La même source précise que cette décision « intervient suite à la mesure prise de retenir et d’interdire de vol, à l’aéroport de Bruxelles, un avion d’Air Algérie alors que toutes les voies de recours auprès des instances judiciaires compétentes n’ont pas été épuisées ».

Pour rappel, l’appareil assurant la liaison Alger-Bruxelles a été retenu sur décision de la justice belge a cause d’un litige opposant la compagnie algérienne à la société néerlandaise K’AIR BV.

Le litige concerne un contrat de vente d’appareils réformés signé en 2008, selon Air Algérie. K’AIR BV n’a pas mis en place le financement comme prévu, « en dépit des facilités » qui lui ont été accordés, et, après une mise en demeure pour faute d’exécution, la compagnie algérienne a procédé fin 2009 à la résiliation du contrat, avait précisé samedi Air Algérie.

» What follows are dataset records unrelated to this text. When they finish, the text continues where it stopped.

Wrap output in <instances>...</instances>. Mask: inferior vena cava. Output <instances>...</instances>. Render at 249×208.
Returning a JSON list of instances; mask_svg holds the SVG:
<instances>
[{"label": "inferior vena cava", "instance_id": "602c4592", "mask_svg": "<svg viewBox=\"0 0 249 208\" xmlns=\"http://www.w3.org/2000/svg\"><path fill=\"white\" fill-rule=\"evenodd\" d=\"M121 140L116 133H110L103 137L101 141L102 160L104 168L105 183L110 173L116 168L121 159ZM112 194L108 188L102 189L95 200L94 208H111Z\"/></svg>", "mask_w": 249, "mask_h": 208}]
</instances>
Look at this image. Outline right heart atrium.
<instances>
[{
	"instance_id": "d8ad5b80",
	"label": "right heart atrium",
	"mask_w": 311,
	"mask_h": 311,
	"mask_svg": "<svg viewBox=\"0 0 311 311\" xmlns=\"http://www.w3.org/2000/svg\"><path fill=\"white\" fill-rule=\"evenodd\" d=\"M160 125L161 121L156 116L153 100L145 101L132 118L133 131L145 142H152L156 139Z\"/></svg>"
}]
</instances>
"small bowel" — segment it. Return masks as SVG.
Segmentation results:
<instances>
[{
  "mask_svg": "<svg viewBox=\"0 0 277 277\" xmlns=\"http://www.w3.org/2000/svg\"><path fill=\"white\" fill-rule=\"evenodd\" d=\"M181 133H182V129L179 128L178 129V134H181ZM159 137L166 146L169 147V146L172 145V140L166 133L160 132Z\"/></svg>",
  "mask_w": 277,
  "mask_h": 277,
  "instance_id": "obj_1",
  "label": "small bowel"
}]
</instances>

La société néerlandaise a toutefois engagé en 2011 une procédure d’arbitrage auprès de la Cour internationale d’arbitrage, qui a rendu le 31 mars un jugement condamnant Air Algérie. En mai, la compagnie algérienne a engagé un recours en annulation. En dépit de cette procédure, K’AIR BV a fait procéder à la saisie de l’appareil vendredi à Bruxelles.*algerie1.com–Par Lila Ghali | 14/12/2014 

*La version d’Air Algérie

brusges

La compagnie nationale Air Algérie a rompu le silence observé depuis près de 24 heurs au sujet de la saisie de son avion en partance depuis l’aéroport de Bruxelles (Belgique) et ce en application d’une décision de justice à son encontre, en indiquant, samedi, dans un communiqué que la saisie en question a été faire suite « à un litige avec la société néerlandaise K’AIR BV, malgré la procédure légale engagée par la compagnie aérienne algérienne ».

Selon Air Algérie « le litige opposant la compagnie nationale à la société néerlandaise K’AIR BV concerne un contrat de vente d’appareils réformés signé le 6 juillet 2008 par les deux parties » et que « K’AIR BV n’est pas parvenue à mettre en place le financement tel que prévu en dépit des facilités qui lui ont été accordés ». Après mise en demeure pour faute d’exécution, Air Algérie a procédé le 29 décembre 2009 à la résiliation de ce contrat de vente.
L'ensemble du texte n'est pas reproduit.